> Exercise requirements:
A. List every user name that appears in the compiler thread.
B. Pick up the compiler thread right after its final sentence and carry it on.

> Selected excerpt:
%%
Can you try a newer Intel compiler or GCC?

The latest (classical) intel compiler is freely available as part of Intel oneAPI HPC toolkit at https://www.intel.com/content/www/us/en/developer/tools/oneapi/hpc-toolkit-download.html.

do-jason commented 1 year ago

@andreanans It looks like used compiler is old and cannot understand OpenMP simd directive for array. I think you have two options to try.

  1. Try to use recent compiler as mentioned by @biochem-fan
  2. Replace it with "#pragma omp simd reduction(+:diffi)" or remove that line. Removing this line may degrade your performance a lot if you have AVX512-capable host.
andreanans commented 1 year ago

I tried with intel/2019.3 and seems to work! However, now I'm getting icpc: command line warning overriding -xCORE-AVX2 with -march=haswell errors. I will try the more recent Intel one API compilers...
%%
Stored data entries:
%%
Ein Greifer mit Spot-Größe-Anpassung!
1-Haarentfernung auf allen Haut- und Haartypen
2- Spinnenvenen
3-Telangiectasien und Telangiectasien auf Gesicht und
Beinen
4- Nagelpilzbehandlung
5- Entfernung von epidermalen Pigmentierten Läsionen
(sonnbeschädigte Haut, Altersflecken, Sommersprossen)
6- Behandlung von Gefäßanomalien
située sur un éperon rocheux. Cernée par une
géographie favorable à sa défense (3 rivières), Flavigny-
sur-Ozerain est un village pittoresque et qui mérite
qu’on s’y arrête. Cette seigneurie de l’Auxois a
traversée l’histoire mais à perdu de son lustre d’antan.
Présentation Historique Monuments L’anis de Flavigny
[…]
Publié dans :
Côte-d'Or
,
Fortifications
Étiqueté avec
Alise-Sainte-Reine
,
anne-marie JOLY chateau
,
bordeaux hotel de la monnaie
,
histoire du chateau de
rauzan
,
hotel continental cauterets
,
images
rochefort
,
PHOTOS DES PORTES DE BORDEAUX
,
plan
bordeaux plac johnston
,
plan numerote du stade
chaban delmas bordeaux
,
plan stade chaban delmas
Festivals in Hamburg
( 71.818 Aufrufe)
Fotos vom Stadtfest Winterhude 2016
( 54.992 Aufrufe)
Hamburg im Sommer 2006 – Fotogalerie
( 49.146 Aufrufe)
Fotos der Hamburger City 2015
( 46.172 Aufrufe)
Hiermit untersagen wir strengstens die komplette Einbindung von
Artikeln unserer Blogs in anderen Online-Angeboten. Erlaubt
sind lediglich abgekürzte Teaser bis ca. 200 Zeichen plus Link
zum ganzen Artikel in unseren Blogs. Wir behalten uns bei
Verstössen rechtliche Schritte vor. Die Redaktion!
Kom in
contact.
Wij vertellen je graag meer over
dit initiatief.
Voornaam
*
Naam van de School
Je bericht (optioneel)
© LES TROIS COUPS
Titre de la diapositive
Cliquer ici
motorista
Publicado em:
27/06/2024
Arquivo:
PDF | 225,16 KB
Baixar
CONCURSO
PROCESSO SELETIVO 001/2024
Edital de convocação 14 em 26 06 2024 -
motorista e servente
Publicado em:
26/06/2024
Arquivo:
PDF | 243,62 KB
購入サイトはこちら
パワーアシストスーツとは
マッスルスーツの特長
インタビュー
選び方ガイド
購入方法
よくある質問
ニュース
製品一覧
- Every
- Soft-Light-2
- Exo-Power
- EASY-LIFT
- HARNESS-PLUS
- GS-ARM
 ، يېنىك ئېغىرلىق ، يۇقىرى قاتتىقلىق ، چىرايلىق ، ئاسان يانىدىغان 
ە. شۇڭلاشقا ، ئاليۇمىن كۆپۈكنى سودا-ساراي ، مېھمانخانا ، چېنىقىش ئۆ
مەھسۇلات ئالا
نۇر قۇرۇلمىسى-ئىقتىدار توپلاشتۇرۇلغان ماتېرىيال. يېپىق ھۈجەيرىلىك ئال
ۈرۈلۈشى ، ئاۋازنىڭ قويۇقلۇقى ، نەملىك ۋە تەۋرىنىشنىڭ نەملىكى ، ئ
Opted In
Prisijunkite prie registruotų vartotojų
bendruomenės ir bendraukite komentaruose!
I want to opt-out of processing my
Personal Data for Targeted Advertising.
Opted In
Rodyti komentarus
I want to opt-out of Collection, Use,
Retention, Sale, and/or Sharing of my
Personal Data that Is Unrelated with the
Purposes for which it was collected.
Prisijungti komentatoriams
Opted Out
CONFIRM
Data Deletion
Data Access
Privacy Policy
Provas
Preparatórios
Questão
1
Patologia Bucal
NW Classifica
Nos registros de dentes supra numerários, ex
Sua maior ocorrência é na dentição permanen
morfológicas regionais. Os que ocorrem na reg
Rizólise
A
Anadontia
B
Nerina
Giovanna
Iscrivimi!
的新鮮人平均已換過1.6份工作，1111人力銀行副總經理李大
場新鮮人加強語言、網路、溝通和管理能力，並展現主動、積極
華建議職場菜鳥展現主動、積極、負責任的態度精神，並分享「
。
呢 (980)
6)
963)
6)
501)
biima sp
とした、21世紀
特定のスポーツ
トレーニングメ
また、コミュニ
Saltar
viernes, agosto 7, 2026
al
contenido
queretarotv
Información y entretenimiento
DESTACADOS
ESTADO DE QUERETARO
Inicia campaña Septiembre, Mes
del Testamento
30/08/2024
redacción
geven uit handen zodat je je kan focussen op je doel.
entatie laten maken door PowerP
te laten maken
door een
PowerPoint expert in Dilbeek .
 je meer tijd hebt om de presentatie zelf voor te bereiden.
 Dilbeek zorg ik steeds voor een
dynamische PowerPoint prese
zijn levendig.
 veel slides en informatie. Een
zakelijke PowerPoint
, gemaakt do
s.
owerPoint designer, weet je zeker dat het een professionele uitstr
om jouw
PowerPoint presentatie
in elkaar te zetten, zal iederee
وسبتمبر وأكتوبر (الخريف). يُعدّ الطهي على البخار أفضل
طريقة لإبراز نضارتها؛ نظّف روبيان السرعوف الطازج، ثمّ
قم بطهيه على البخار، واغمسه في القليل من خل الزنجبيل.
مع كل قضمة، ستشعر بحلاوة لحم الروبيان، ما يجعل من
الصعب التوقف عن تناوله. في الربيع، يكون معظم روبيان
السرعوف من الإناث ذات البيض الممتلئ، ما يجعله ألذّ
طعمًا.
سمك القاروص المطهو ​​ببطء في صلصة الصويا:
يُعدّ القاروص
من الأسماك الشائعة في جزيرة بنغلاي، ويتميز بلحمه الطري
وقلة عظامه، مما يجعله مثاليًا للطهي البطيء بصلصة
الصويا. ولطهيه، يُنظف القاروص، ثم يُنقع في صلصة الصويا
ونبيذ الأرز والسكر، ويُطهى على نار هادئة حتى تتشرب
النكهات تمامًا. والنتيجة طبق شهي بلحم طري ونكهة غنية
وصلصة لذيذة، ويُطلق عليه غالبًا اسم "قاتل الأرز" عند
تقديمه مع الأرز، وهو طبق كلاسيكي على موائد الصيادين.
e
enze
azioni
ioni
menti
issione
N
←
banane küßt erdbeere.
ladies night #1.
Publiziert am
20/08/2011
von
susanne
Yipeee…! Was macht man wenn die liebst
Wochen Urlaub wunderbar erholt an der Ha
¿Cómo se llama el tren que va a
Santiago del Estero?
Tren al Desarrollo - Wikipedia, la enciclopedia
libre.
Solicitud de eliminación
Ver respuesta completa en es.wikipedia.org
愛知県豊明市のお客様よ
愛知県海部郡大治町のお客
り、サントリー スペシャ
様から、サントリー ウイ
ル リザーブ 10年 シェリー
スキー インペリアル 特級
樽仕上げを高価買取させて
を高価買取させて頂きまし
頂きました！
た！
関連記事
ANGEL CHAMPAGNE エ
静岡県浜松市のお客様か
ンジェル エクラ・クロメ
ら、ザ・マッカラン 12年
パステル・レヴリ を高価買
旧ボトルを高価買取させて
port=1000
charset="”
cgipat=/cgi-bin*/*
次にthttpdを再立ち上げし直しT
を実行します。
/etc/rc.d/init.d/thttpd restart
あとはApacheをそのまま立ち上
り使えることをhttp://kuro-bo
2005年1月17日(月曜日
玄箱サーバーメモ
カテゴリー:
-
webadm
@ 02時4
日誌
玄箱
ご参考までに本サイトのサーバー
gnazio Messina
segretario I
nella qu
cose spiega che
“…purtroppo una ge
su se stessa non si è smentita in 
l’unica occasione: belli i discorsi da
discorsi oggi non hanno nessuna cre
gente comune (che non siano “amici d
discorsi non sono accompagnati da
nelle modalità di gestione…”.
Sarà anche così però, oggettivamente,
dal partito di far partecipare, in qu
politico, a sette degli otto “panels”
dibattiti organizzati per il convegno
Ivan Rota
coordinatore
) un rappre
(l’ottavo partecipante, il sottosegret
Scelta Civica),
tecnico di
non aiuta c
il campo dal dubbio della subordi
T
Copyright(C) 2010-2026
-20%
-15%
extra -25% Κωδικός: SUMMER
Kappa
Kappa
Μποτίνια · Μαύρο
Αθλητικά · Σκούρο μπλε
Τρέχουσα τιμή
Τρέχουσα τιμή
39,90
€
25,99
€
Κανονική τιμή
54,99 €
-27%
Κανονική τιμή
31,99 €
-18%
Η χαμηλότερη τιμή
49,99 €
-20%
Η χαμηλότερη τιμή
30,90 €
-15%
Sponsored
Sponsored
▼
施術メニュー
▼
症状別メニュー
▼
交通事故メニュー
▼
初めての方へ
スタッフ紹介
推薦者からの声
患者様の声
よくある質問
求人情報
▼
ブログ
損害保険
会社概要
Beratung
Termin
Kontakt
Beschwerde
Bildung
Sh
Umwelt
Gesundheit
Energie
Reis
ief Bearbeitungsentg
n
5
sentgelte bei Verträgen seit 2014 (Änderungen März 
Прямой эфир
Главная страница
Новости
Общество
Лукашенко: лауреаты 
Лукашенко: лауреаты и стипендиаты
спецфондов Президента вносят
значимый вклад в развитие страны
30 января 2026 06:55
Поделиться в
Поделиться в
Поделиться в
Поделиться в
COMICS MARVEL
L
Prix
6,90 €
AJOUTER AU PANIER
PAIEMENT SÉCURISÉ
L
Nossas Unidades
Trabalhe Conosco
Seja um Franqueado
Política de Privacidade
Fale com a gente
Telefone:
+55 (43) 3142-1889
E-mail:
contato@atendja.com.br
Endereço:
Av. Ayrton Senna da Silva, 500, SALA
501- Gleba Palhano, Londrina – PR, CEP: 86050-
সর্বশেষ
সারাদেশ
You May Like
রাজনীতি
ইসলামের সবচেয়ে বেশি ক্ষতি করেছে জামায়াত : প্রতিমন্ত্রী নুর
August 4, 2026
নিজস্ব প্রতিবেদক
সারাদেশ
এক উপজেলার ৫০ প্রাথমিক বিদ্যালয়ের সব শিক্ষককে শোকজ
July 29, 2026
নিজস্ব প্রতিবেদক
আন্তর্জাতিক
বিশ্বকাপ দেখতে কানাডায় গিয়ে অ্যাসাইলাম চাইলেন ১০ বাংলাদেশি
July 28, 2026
%%
> Results in order:
A. andreanans, biochem-fan, do-jason

B.
UPDATE: even with 2022 intel-oneapi toolkit, I'm still getting the "overriding -xCORE-AVX2 with -march=haswell errors". Any advice? Do I just remove -xCORE-AVX2 ? I don't recall getting this error ever

UPDATE2: I've removed the -xCORE-AVX2 and am using -march=native. The errors have gone away- was this the correct thing to do?

do-jason commented 1 year ago

@andreanans "-x" is for Intel processor specific optimization and "-march" is for broad support for processor family. You do not need to specify both. If you are running on Intel processor, then it is advised to use "-x" only. If you want to run on Intel and other AVX2 capable processors, then you should use "-march" only.

andreanans commented 1 year ago

Ah, got it! Thanks for the info. It compiled properly w/o any errors.